Nel 1964, a Oakland, in California, nasce Kamala Harris. Dopo la laurea in giurisprudenza, Harris sfonda più volte il soffitto di cristallo delle aule di tribunale diventando la prima donna procuratore generale in California e, successivamente, la prima senatrice del sud-est asiatico per il suo Stato. Ma non si accontenta e si candida con Biden come vice-presidente per il partito Democratico. La Harris viene eletta e si presenta, alla prima apparizione pubblica dopo la vittoria, vestita di bianco: colore solitamente usato dalle Suffragette.

La stessa scelta era stata fatta in passato da Geraldine Ferraro, la prima candidata donna per la vice presidenza, e anche da Hillary Clinton in occasione dell’accettazione della propria nomina a candidato democratico per la presidenza.

Durante il suo discorso per la vittoria, Kamala invita tutti i giovani e in particolare le ragazze e le bambine americane a sognare:

“Il nostro paese vi manda un messaggio: sognate con grande ambizione, guidate con cognizione, guardatevi in un modo in cui gli altri potrebbero non vedervi. Noi saremo lì con voi.”

Sarah McBride

Nell’estate del ’90, mentre Kamala Harris è al suo primo anno da vice procuratore distrettuale, dall’altra parte della Nazione, a Wilmington, nasce McBride. All’anagrafe non viene registrata come Sarah ma sarà lei stessa ad affermare la sua vera identità grazie alla forza e alla caparbietà che non l’hanno mai abbandonata. È la prima donna transgender ad essere eletta senatrice e il suo è un messaggio di speranza, che condivide su Twitter appena la vittoria viene ufficializzata.

Torres, Jones, Warnock, Ossof e “la Squadra”

Probabilmente, durante il suo discorso, Kamala Harris si rivolgeva anche a Ritchie Torres e Mondaire Jones che all’apparenza non sembrano soggetti al peso del soffitto di cristallo.

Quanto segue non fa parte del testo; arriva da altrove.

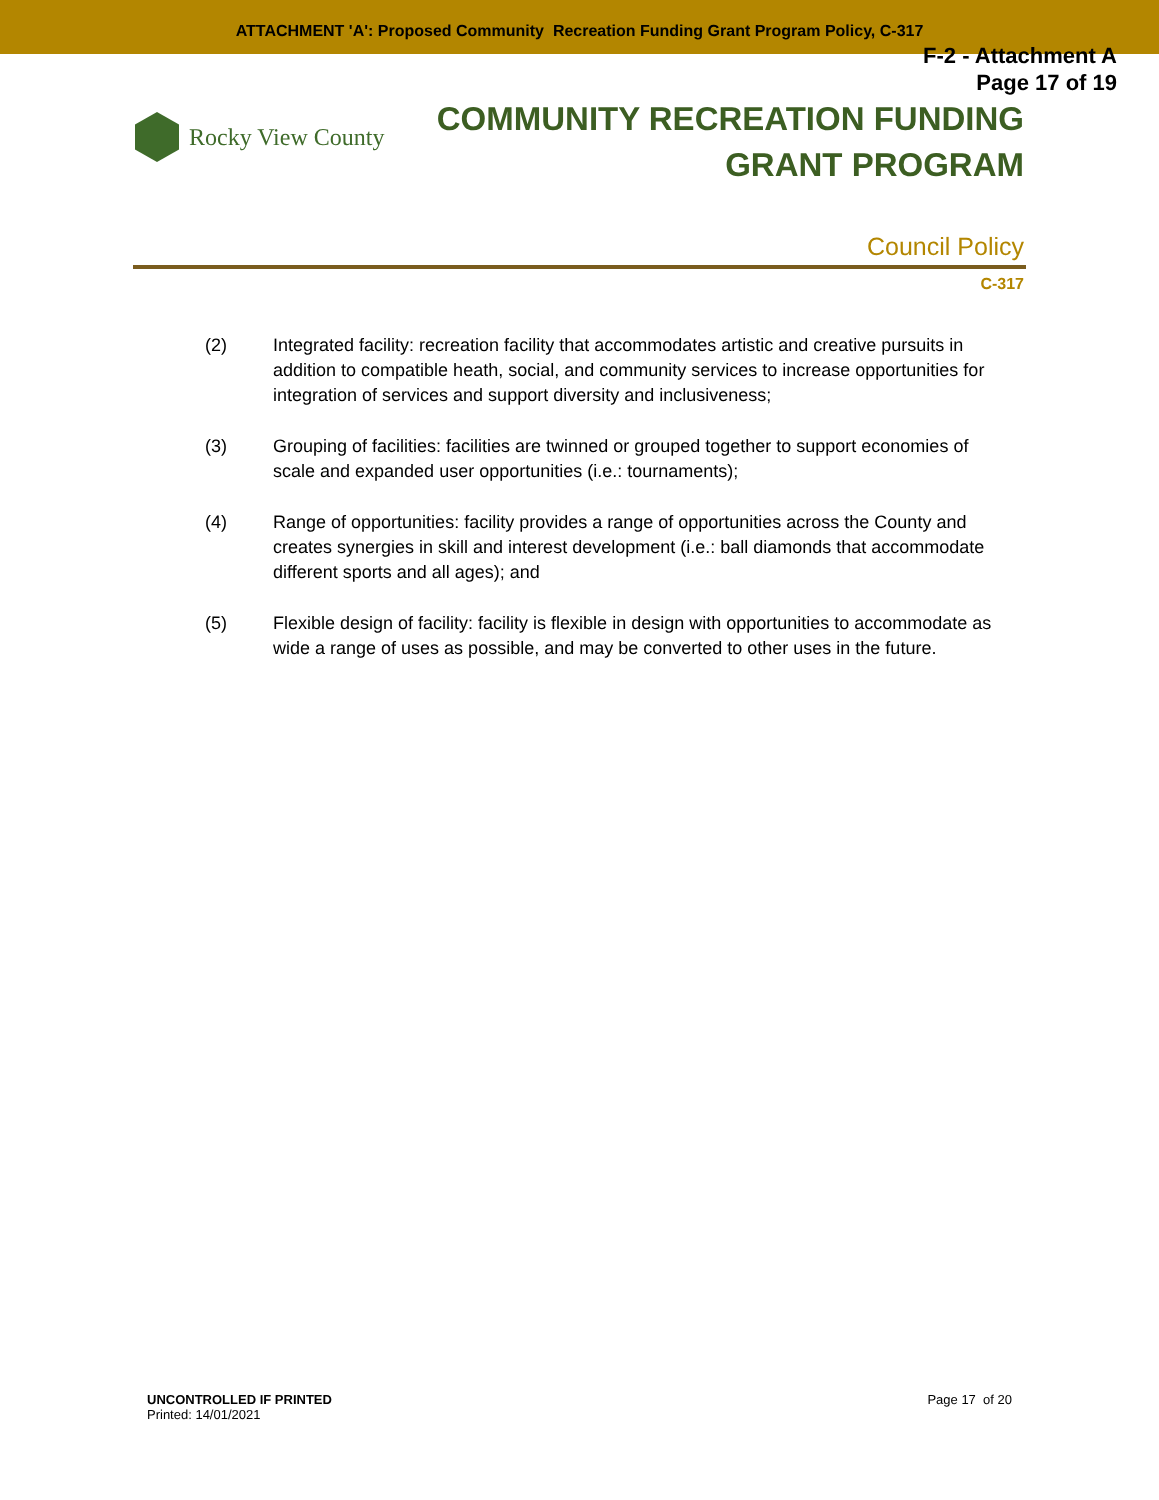ATTACHMENT 'A': Proposed Community Recreation Funding Grant Program Policy, C-317
F-2 - Attachment A
Page 17 of 19
Rocky View County
COMMUNITY RECREATION FUNDING
GRANT PROGRAM
Council Policy
C-317
(2) Integrated facility: recreation facility that accommodates artistic and creative pursuits in addition to compatible heath, social, and community services to increase opportunities for integration of services and support diversity and inclusiveness;
(3) Grouping of facilities: facilities are twinned or grouped together to support economies of scale and expanded user opportunities (i.e.: tournaments);
(4) Range of opportunities: facility provides a range of opportunities across the County and creates synergies in skill and interest development (i.e.: ball diamonds that accommodate different sports and all ages); and
(5) Flexible design of facility: facility is flexible in design with opportunities to accommodate as wide a range of uses as possible, and may be converted to other uses in the future.
UNCONTROLLED IF PRINTED
Printed: 14/01/2021
Page 17 of 20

Ma il femminismo intersezionale vuole arrivare anche a coloro che, seppur dell’altro sesso, potrebbero non avere le stesse possibilità di raggiungere i propri sogni. Così Torres e Jones riescono a conquistarsi un posto alla Camera diventando, di fatto, i primi uomini omosessuali e di colore a ricoprire questo ruolo. Con gli ultimi sviluppi dei ballottaggi in Georgia, Raphael Warnock e Jon Ossof si aggiungono a questa lista di uomini che riescono a superare ostacoli sistemici al proprio successo. Diventano, così, rispettivamente, il primo senatore e nero e il primo senatore ebreo per lo Stato della Georgia.

C’è poi anche “la Squadra”, gruppo di parlamentari elette per la prima volta nel 2018, distintesi per le loro politiche progressiste. Oltre alla riconferma di Alexandria Ocasio-Cortez, Ilhan Omar, Ayanna Pressley e Rashida Tlaib, al gruppo si aggiungono altri due neoeletti parlamentari democratici: Jamaal Bowman e Cori Bush.

Nonostante gli ultimi scontri che hanno privato le elezioni americane del loro valore simbolico, è evidente come queste siano state essenziali per un cambiamento di cui l’America aveva bisogno. E chi pensa che il proprio operato non possa fare la differenza, può fare affidamento alle parole di Dolores Huerta, attivista americana per i diritti alle donne:

“Ogni persona è una potenziale attivista e ogni minuto una possibilità di cambiare il mondo.”